_ASSIGNED TASK_
Among the entries below, please repeat exactly and only the lines from the line containing "руку более полувека, преодолев все невзгоды и" to the line containing "что навеки связала их сердца.", both lines included.

Extracted data entries:
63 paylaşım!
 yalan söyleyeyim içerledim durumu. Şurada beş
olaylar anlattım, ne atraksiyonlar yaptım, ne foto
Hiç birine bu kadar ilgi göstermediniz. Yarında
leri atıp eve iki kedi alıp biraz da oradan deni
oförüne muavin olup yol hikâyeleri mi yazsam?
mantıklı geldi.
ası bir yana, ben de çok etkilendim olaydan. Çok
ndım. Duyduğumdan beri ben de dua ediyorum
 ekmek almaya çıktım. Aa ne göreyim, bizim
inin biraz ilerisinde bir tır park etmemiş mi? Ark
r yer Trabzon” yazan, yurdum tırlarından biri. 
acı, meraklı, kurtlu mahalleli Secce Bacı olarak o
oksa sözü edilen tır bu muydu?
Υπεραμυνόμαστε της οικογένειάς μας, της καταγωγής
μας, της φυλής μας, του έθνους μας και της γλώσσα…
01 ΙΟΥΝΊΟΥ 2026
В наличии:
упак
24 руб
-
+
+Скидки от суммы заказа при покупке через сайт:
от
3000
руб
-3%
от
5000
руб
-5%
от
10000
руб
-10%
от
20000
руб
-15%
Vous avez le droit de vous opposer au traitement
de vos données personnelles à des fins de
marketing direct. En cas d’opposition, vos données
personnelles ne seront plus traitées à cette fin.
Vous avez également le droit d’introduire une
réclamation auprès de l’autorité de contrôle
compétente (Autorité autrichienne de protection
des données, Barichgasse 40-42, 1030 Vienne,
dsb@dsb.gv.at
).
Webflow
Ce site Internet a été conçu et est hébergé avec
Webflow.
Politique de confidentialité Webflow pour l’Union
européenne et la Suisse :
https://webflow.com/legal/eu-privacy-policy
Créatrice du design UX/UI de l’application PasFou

--

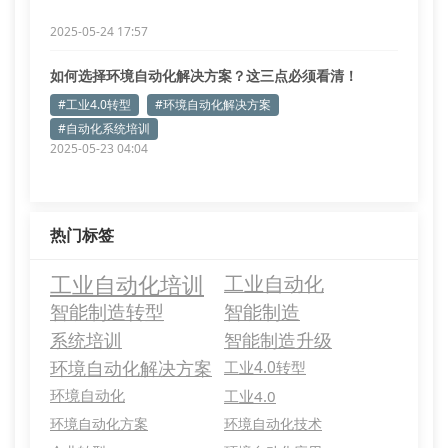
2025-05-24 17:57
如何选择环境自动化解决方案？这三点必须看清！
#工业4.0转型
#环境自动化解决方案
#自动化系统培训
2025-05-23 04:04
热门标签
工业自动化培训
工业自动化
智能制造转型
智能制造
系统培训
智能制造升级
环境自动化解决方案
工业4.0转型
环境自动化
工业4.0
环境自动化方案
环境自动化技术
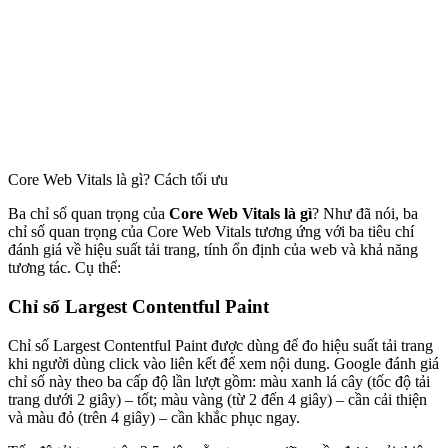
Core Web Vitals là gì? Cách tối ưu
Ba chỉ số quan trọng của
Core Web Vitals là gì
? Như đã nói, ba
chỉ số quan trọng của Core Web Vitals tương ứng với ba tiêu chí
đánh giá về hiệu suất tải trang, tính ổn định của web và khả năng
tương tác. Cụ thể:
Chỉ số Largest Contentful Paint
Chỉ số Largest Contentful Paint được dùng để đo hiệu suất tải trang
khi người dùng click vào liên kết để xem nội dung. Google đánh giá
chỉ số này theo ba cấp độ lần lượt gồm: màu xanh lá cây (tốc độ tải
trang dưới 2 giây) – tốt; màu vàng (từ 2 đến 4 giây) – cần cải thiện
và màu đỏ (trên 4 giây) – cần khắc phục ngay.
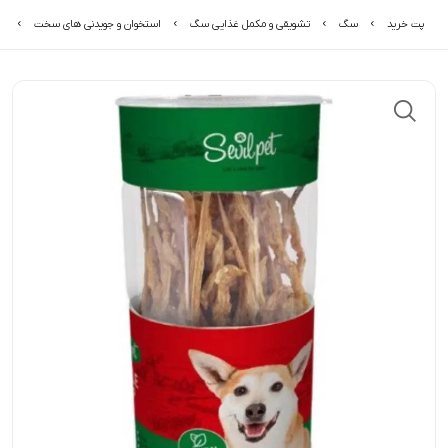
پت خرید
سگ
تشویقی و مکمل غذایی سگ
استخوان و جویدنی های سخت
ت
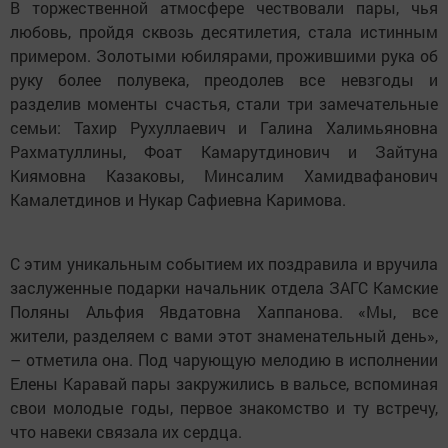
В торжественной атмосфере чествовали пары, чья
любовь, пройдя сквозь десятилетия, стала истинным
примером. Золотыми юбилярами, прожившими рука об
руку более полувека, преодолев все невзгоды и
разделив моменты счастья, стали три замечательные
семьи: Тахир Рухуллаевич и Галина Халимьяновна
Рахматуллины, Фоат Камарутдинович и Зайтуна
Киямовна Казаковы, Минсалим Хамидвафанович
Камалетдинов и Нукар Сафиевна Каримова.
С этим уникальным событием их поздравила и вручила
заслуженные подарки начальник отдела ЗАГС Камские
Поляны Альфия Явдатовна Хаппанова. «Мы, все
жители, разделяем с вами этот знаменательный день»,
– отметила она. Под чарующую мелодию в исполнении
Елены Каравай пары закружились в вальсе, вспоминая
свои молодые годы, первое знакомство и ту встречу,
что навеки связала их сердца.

_EXPECTED ANSWER_
руку более полувека, преодолев все невзгоды и
разделив моменты счастья, стали три замечательные
семьи: Тахир Рухуллаевич и Галина Халимьяновна
Рахматуллины, Фоат Камарутдинович и Зайтуна
Киямовна Казаковы, Минсалим Хамидвафанович
Камалетдинов и Нукар Сафиевна Каримова.
С этим уникальным событием их поздравила и вручила
заслуженные подарки начальник отдела ЗАГС Камские
Поляны Альфия Явдатовна Хаппанова. «Мы, все
жители, разделяем с вами этот знаменательный день»,
– отметила она. Под чарующую мелодию в исполнении
Елены Каравай пары закружились в вальсе, вспоминая
свои молодые годы, первое знакомство и ту встречу,
что навеки связала их сердца.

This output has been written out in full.